Can I setup a standard network using DSL modem to Router to Switch and let the router hand DHCP and then connect the cable modem directly to the switch and setup one computer with static IP and manual settings to access the cable modem? Or is there a way to use 2 routers?

I am sorry the gateway address on the client computers. ( if you did a ipconfig @ the dos prompt you would see what I am talking about)

Since it is a dual wan router there is only one gateway and that is the ip address of the ethernet port of this dual router.
You would have to go into the router and configure this workstations ip address to only go to the wan ip address you want it to.
This would be the only way you could do this with your present setup. More equipment wouldn't solve this issue.

I don't think my router will let me do that, I will check it out.
How about this: Could I use two routers, have one set for DHCP connected to the DSL modem. The other router DHCP turned off and connected to the Cable modem.
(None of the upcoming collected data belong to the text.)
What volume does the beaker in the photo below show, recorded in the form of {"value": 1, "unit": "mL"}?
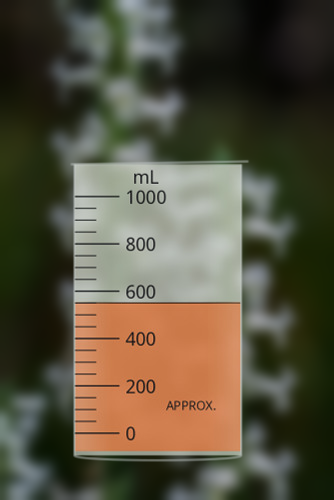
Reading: {"value": 550, "unit": "mL"}
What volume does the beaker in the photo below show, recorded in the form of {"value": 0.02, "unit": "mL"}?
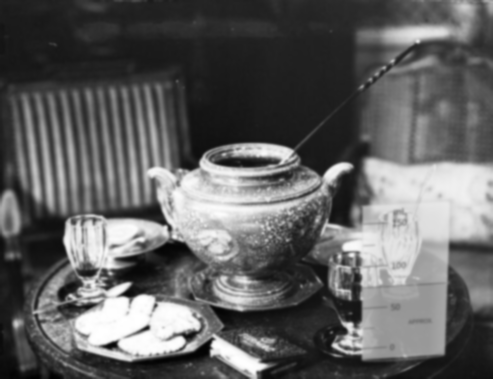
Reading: {"value": 75, "unit": "mL"}
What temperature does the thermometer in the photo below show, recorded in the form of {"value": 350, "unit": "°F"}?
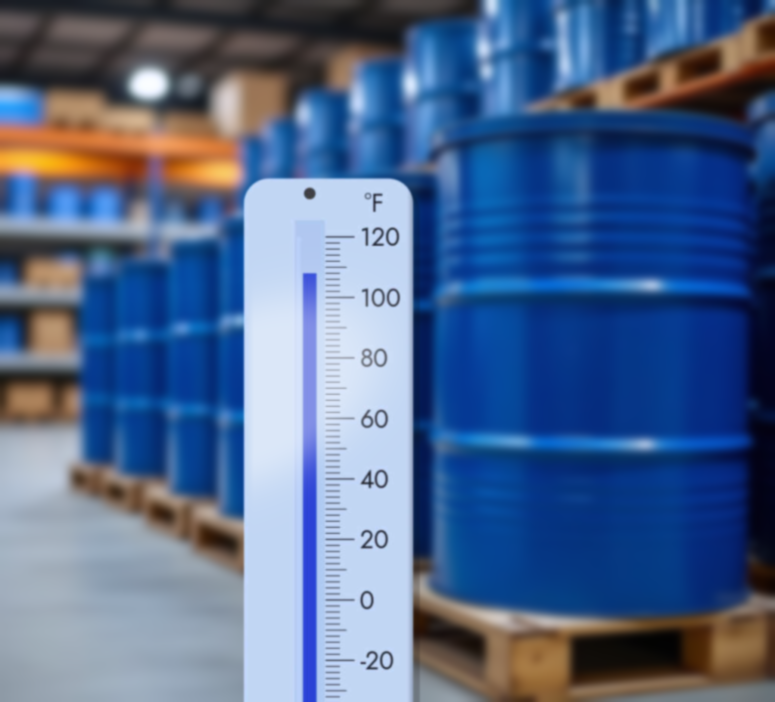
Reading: {"value": 108, "unit": "°F"}
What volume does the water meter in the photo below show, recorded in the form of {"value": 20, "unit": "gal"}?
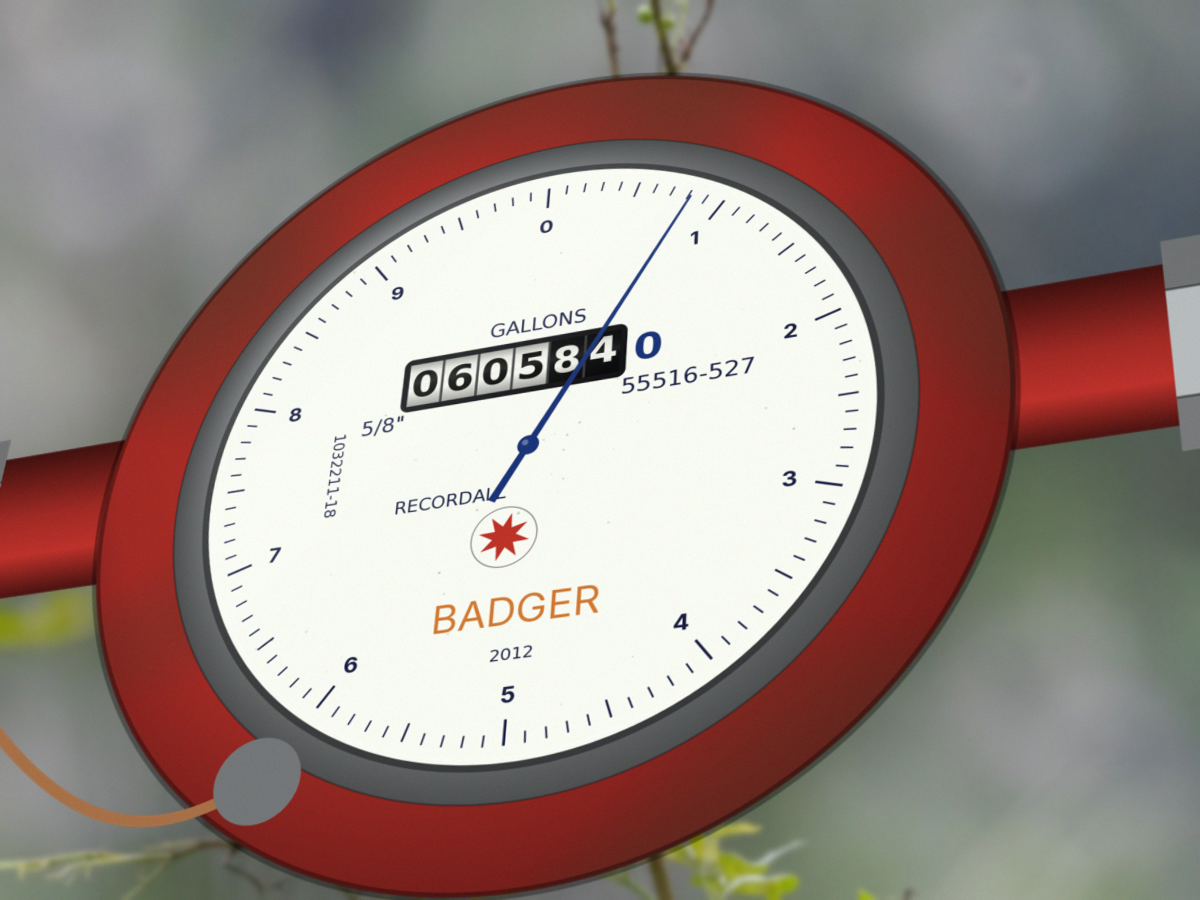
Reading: {"value": 605840.8, "unit": "gal"}
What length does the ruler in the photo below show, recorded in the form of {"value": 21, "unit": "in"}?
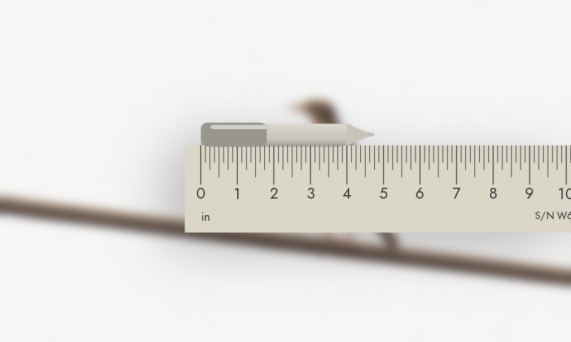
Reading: {"value": 4.75, "unit": "in"}
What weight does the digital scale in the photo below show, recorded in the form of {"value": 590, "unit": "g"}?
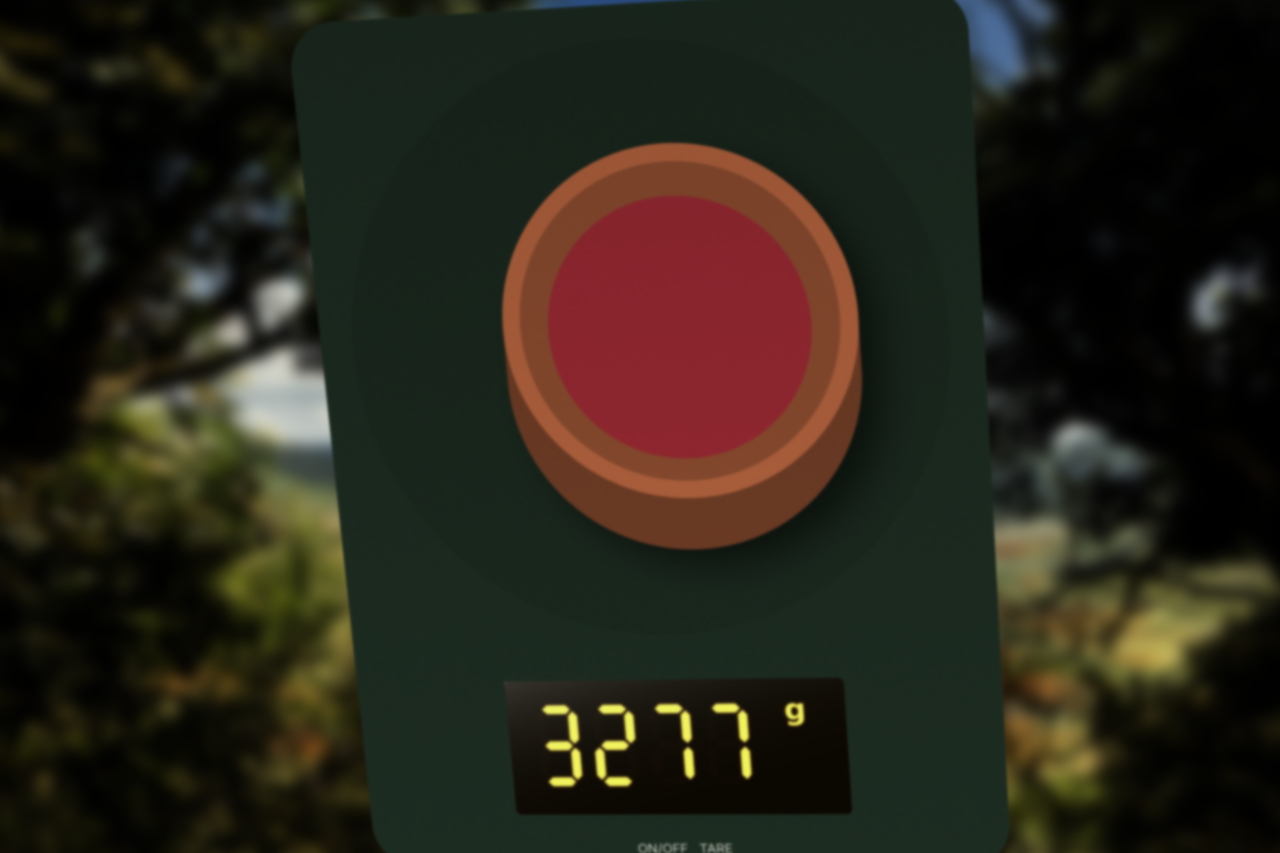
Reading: {"value": 3277, "unit": "g"}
Both routers connected to my 24 port Switch. Set the one computer for Static IP and Gateway of the router connected to the Cable modem. I would have to make sure the IP address of the routers are different. Does this sound feasable?

With a dual port router I would expect that you can configure a preferred route for a particular ip address. Just as I would expect that you can configure who goes to what wan port or what to do if one wan fails.
Your plan would work. Router1 would have a .1 address and the other a .2 as an example. You would set everyone to get dhcp except this one workstation. This one station would have the .2 for gateway and a static address but in the range of the subnet you are using for dhcp. So lets say you have 192.168.0.10-20 for dhcp. You would give this station 192.168.0.21

linux kernel 2.6 supports advanced routing. i.e. routing by source ip :) sweet.
if you plan on ditching your dual wan router i'd do that.